• _STUDY TEXT_:
◇ ◇ ◇

Undeformed parts of the Early Cretaceous magmatic arc occur locally west of the western Idaho shear zone near McCall, Idaho, USA, in the Hazard Creek complex. The westernmost Hazard Creek complex (118 ± 5 Ma in age, as determined by U-Pb on zircon data; Manduca and Silver, 1993) is composed of variably deformed tonalites, trondhjemites, granodiorite, and granites that commonly contain magmatic epidote (Taubeneck, 1971; Manduca and Silver, 1993), which is indicative of emplacement pressures of ≥7 kbar (Zen and Hammarstrom, 1984). More recent studies indicate a variety of Early Cretaceous and Late Jurassic ages in this unit (Patzke, 2017). Other isolated Early Cretaceous (e.g., Gaschnig et al., 2017) plutons occur to the west in the Blue Mountain terranes. Other parts of the Early–middle Cretaceous magmatic arc were deformed within the western Idaho shear zone. The Little Goose Creek complex—located east and inboard of the Hazard Creek complex—contains tonalites, granodiorite, and granites (110 ± 5 Ma, 105.2 ± 1.5 Ma, as determined by U-Pb on zircon dating; Manduca et al., 1992; Giorgis et al., 2008) and is completely deformed by the western Idaho shear zone.
The Sr 0.706 line was located within the Cretaceous magmatic arc in Idaho, similar to the Sierra Nevada batholith. In Idaho, however, western Idaho shear zone deformation obscures our interpretation of the magmatic history. The western Idaho shear zone currently contains the Sr 0.706 line, which is oriented approximately north–south near McCall, Idaho, and has a very steep gradient of Sr and O values (Armstrong et al., 1977; Fleck and Criss, 1985; Manduca et al., 1992; King et al., 2007). The position of the abrupt juxtaposition is consistent with a rapid transition of wall rocks derived from the accreted island arc terranes versus those derived from the North American craton, which occur within an ~10-km-thick zone. The steep isotopic gradient and sharp juxtaposition of wall rocks are caused by the western Idaho shear zone (Giorgis et al., 2005).

◇ ◇ ◇

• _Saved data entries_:

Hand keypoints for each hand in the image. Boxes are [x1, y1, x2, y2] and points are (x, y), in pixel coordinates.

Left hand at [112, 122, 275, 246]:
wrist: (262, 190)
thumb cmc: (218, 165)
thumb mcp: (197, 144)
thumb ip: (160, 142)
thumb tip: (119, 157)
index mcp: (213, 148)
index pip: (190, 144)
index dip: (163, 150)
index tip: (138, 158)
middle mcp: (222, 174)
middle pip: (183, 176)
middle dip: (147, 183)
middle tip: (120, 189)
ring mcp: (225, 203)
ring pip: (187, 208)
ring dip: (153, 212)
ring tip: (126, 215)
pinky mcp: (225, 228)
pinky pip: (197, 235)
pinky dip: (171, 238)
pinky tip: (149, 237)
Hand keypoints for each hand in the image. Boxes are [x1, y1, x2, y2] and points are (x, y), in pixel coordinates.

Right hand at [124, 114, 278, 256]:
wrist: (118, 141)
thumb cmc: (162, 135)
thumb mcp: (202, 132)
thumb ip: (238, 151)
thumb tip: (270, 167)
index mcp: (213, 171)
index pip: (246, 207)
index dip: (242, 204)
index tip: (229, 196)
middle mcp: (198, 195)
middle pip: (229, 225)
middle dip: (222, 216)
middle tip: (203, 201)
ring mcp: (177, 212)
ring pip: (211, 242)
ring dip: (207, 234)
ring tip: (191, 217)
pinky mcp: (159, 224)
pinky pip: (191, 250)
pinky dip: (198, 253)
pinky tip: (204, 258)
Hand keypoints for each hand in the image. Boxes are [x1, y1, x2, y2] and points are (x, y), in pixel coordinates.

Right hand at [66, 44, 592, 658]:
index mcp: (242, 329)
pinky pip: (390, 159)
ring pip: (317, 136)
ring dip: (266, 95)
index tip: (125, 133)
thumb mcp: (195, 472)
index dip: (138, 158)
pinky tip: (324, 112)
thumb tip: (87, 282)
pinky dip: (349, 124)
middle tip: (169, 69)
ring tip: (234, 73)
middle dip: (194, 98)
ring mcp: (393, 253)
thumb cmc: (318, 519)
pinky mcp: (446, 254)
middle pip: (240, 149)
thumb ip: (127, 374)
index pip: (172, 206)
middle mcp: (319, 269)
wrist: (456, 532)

◇ ◇ ◇

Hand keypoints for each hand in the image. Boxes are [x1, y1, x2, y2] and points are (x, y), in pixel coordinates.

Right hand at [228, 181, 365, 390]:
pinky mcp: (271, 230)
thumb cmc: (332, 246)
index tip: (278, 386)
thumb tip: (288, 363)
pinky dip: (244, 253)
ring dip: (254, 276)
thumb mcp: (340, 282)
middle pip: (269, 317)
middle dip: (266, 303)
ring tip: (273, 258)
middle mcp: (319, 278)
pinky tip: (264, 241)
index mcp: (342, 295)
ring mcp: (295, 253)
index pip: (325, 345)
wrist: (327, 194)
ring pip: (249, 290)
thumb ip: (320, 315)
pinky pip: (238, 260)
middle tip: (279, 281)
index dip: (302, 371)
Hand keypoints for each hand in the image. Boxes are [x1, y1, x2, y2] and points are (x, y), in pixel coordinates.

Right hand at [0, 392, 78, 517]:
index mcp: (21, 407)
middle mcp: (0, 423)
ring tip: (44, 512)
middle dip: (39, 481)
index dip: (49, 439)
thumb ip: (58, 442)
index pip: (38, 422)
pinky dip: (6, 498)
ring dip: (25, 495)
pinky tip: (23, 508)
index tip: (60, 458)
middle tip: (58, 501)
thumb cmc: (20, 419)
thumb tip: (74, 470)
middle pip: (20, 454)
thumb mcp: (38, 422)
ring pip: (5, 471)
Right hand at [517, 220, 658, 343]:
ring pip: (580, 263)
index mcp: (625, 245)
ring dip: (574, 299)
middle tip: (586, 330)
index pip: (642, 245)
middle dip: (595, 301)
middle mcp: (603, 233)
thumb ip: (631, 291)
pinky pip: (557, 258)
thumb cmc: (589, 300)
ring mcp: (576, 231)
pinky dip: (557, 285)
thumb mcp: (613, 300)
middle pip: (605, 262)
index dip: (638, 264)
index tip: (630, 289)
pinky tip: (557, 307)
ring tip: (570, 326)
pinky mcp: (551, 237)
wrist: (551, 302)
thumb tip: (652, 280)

◇ ◇ ◇

• _TASK REQUIREMENTS_:
A) In the passage on the western Idaho shear zone, what does the presence of magmatic epidote indicate?
B) List the rock types that the passage on the western Idaho shear zone says make up the westernmost Hazard Creek complex.
C) Reproduce the stretch of the passage on the western Idaho shear zone from "The Sr 0.706 line was" through "et al., 2005).".
The saved data entries are separate material from the passage.

• _RESPONSES_:
A) Emplacement pressures of 7 kbar or more.

B) Tonalites, trondhjemites, granodiorite, and granites.

C)
The Sr 0.706 line was located within the Cretaceous magmatic arc in Idaho, similar to the Sierra Nevada batholith. In Idaho, however, western Idaho shear zone deformation obscures our interpretation of the magmatic history. The western Idaho shear zone currently contains the Sr 0.706 line, which is oriented approximately north–south near McCall, Idaho, and has a very steep gradient of Sr and O values (Armstrong et al., 1977; Fleck and Criss, 1985; Manduca et al., 1992; King et al., 2007). The position of the abrupt juxtaposition is consistent with a rapid transition of wall rocks derived from the accreted island arc terranes versus those derived from the North American craton, which occur within an ~10-km-thick zone. The steep isotopic gradient and sharp juxtaposition of wall rocks are caused by the western Idaho shear zone (Giorgis et al., 2005).